Another new study published in Science refutes the "Hockey Stick" temperature graph, used by man-made global warming theorists such as former Vice President Al Gore to argue for a recent spike in average global temperature after centuries of relative stability.


Stott's new study suggests the rise in greenhouse gas likely was a result of warming. It may have accelerated the meltdown, he says, but was not its main cause.


He cautioned that the study does not discount the role of CO2.


"I don't want anyone to leave thinking that this is evidence that CO2 doesn't affect climate," he said. "It does, but the important point is that CO2 is not the beginning and end of climate change."


Stott's collaborators were Axel Timmermann of the University of Hawaii and Robert Thunell of the University of South Carolina. Stott, an expert in paleoclimatology, was a reviewer for the Intergovernmental Panel on Climate Change, the U.N.-commissioned group that has published reports blaming warming on human sources.


Stott's study found a correlation between melting Antarctic sea ice and increased springtime solar radiation over Antarctica, suggesting this might be the energy source.


The authors' model also showed how changed ocean conditions could have been responsible for the release of CO2 from the ocean into the atmosphere, also accelerating the warming.


The scientists derived their results from a study of a unique sediment core from the western Pacific composed of fossilized surface-dwelling and bottom-dwelling organisms.

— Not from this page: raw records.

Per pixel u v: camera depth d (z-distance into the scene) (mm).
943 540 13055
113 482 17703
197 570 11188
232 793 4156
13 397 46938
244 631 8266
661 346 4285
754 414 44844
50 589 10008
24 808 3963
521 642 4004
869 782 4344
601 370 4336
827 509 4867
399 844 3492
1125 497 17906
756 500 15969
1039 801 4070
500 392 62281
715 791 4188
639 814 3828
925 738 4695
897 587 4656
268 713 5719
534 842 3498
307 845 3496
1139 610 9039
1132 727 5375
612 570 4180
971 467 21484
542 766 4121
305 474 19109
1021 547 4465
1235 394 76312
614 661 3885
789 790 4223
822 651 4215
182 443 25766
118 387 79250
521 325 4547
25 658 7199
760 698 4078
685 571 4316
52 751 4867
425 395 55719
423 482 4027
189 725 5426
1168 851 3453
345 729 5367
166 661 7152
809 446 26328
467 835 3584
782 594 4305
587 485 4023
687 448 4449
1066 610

The organisms incorporate different isotopes of oxygen into their shells depending on the temperature, enabling the researchers to reconstruct deep and surface ocean temperatures over time.


If CO2 caused the warming, surface temperatures should increase before deep-sea temperatures. But the scientists found the water used by the bottom-dwelling organisms began warming about 1,300 years before the water used by the surface-dwelling ones.
"The climate dynamic is much more complex than simply saying that CO2 rises and the temperature warms," Stott said. The complexities "have to be understood in order to appreciate how the climate system has changed in the past and how it will change in the future."